Abstract#

The number of use cases for AI within an enterprise, including examples such as language modeling, cybersecurity, autonomous systems, and healthcare, continues to expand quickly. Not only have the number of use cases grown, but model complexity and data sources also are growing. The system required to process, train, and serve these next generation models must also grow. Training models commonly use dozens of GPUs for evaluating and optimizing different model configurations and parameters. Training data must be readily accessible to all the GPUs for these new workloads. In addition, organizations have many AI researchers that must train numerous models simultaneously. Enterprises need the flexibility for multiple developers and researchers to share these resources as they refine and bring their AI stack to production.

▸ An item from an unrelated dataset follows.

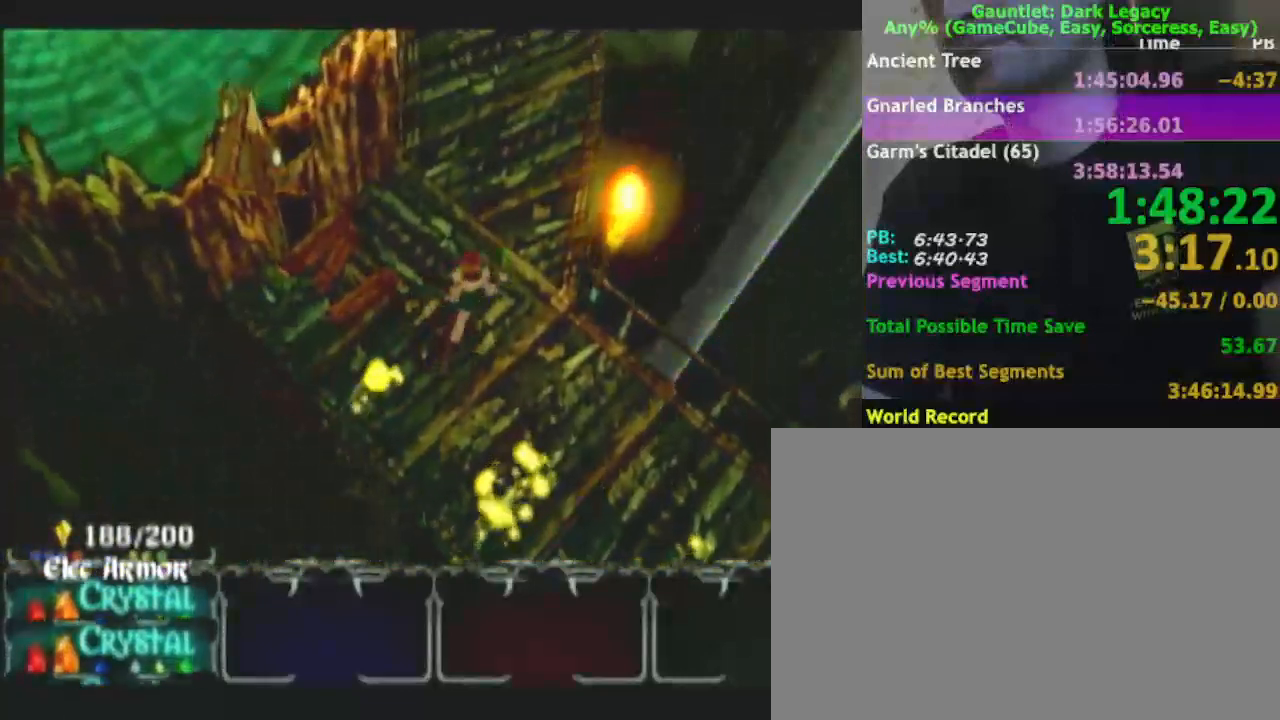
{"buttons": [], "left_stick": "up", "right_stick": "center", "events": [[50, "left_stick", "up"]]}
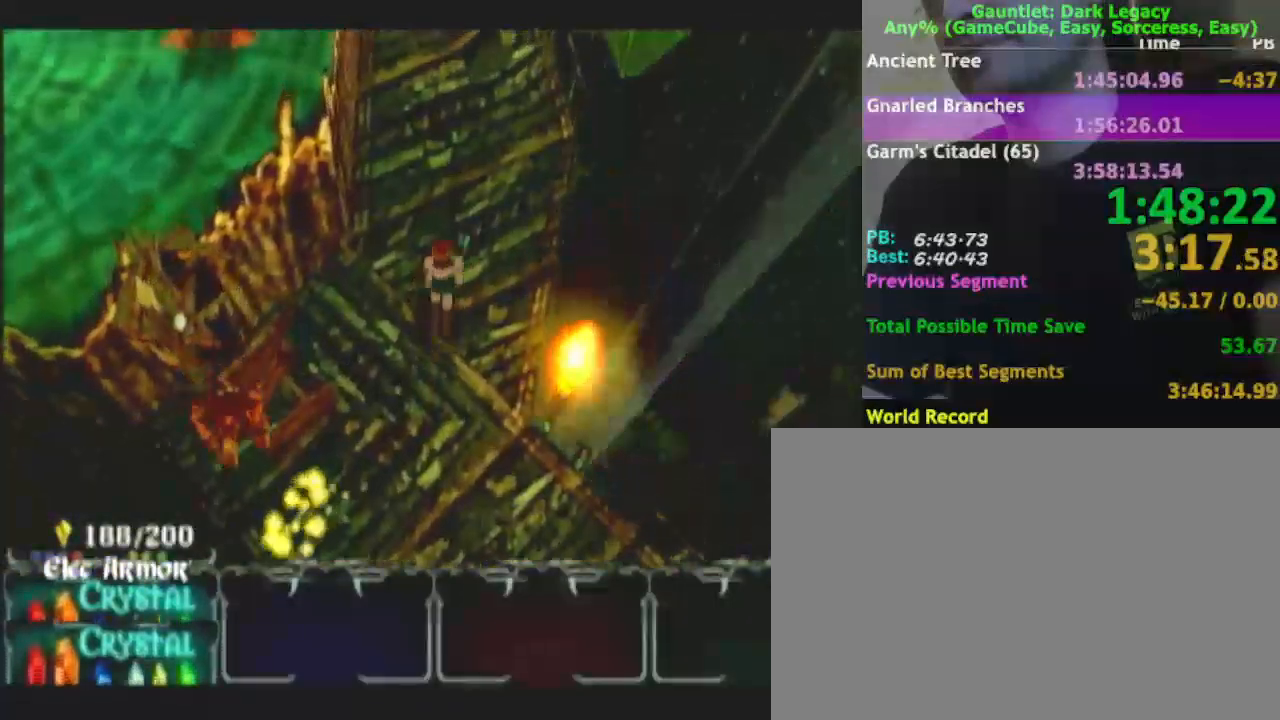
{"buttons": [], "left_stick": "up", "right_stick": "center", "events": []}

NVIDIA DGX BasePOD™ provides the underlying infrastructure and software to accelerate deployment and execution of these AI workloads. By building upon the success of NVIDIA DGX systems, DGX BasePOD is a prescriptive AI infrastructure for enterprises, eliminating the design challenges, lengthy deployment cycle, and management complexity traditionally associated with scaling AI infrastructure. Powered by NVIDIA Base Command™, DGX BasePOD provides the essential foundation for AI development optimized for enterprise.

This reference architecture discusses the key components of DGX BasePOD and provides a prescriptive design for DGX BasePOD solutions.